PROVIDED RECORDS below:
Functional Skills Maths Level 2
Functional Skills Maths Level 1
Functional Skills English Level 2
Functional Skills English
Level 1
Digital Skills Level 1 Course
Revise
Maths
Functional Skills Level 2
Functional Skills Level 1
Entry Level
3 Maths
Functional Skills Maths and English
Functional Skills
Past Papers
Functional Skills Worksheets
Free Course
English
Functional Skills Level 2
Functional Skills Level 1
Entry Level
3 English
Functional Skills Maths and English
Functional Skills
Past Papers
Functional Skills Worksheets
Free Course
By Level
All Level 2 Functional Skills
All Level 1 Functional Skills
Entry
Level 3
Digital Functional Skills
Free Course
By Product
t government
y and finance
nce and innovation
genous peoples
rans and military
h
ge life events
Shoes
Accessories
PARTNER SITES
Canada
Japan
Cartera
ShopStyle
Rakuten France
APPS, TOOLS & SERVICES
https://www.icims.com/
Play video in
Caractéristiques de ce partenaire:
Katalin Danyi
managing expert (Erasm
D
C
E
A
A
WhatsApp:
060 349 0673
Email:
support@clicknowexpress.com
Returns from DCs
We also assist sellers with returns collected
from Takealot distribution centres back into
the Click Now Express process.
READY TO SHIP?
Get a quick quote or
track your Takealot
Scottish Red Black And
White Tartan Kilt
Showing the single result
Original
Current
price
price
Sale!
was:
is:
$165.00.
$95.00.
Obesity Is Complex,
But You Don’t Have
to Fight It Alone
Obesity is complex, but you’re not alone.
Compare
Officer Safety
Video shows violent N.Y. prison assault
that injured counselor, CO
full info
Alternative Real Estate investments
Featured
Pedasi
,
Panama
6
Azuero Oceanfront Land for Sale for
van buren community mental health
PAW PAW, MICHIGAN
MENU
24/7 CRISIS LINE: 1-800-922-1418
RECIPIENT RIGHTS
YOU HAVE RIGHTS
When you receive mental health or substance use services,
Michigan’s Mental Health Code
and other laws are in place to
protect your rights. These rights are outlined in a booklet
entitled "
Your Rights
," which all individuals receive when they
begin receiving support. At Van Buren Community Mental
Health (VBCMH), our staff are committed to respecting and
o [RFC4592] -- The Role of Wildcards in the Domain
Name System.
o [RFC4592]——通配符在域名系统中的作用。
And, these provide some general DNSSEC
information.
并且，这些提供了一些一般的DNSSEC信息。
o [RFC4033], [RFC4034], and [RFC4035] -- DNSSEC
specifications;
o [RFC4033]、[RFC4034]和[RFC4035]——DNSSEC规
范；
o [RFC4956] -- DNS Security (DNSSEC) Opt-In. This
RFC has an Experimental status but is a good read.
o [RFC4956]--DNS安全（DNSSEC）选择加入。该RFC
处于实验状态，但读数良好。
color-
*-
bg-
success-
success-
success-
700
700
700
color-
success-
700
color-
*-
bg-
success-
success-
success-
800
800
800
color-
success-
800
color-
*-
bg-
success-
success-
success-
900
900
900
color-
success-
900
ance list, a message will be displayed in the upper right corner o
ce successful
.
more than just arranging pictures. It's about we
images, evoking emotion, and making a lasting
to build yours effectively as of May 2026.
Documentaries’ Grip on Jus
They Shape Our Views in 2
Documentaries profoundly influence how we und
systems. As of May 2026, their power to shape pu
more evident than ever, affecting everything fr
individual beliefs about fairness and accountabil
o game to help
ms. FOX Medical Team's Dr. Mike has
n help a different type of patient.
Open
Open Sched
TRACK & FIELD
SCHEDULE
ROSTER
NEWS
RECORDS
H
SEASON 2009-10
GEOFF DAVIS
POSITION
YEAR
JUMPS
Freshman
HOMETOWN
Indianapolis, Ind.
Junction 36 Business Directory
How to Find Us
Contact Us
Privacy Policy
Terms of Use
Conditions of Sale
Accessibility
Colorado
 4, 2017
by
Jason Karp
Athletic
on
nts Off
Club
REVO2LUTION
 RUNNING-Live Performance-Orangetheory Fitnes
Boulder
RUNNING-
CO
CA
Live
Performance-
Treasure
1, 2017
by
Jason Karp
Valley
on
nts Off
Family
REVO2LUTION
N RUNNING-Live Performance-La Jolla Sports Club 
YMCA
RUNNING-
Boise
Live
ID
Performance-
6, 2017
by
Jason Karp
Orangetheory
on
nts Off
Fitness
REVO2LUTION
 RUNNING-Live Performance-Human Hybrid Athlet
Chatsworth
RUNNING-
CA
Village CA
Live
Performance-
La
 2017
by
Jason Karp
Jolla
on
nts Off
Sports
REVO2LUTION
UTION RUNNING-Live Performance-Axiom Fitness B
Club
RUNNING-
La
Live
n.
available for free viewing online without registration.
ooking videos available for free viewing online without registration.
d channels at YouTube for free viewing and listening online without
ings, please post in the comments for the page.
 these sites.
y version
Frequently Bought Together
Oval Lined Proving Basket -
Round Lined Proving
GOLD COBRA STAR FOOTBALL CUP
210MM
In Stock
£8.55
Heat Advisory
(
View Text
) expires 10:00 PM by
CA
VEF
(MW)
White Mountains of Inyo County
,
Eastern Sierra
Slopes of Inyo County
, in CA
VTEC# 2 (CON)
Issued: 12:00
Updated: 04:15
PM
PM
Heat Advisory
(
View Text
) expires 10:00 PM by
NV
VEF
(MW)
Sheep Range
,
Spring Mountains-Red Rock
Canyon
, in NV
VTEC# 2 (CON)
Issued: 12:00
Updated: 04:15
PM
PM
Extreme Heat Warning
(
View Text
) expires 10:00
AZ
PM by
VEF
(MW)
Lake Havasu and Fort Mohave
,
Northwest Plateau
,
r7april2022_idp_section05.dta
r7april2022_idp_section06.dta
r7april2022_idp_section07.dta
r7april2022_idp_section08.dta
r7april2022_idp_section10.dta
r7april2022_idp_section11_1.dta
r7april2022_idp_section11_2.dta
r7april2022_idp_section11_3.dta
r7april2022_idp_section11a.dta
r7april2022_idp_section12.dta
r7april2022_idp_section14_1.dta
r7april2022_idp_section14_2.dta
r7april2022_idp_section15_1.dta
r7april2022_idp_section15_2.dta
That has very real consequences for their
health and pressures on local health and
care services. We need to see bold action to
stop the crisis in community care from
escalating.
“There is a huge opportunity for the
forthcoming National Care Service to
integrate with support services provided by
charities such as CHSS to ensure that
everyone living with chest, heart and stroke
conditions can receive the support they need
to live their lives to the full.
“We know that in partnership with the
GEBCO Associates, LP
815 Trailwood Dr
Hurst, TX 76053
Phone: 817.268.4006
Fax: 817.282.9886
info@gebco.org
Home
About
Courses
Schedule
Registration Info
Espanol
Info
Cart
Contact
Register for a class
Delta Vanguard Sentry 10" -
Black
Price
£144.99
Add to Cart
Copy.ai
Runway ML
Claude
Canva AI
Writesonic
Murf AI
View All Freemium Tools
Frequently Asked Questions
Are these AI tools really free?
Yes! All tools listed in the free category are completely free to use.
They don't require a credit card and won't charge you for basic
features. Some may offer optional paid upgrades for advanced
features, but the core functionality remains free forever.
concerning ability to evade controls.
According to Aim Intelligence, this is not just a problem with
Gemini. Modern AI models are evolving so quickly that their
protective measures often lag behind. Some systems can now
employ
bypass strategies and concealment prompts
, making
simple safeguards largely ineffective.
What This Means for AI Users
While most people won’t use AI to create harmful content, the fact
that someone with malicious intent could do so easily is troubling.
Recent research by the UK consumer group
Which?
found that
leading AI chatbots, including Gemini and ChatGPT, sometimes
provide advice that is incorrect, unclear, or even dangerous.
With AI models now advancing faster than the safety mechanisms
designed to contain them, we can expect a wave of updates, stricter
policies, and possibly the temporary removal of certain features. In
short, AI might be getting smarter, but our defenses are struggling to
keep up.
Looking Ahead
End of PROVIDED RECORDS.
■ WHAT YOU ARE ASKED TO DO
If a line in the records contains "online", report it.

■ EXERCISE RESULT
available for free viewing online without registration.
ooking videos available for free viewing online without registration.
d channels at YouTube for free viewing and listening online without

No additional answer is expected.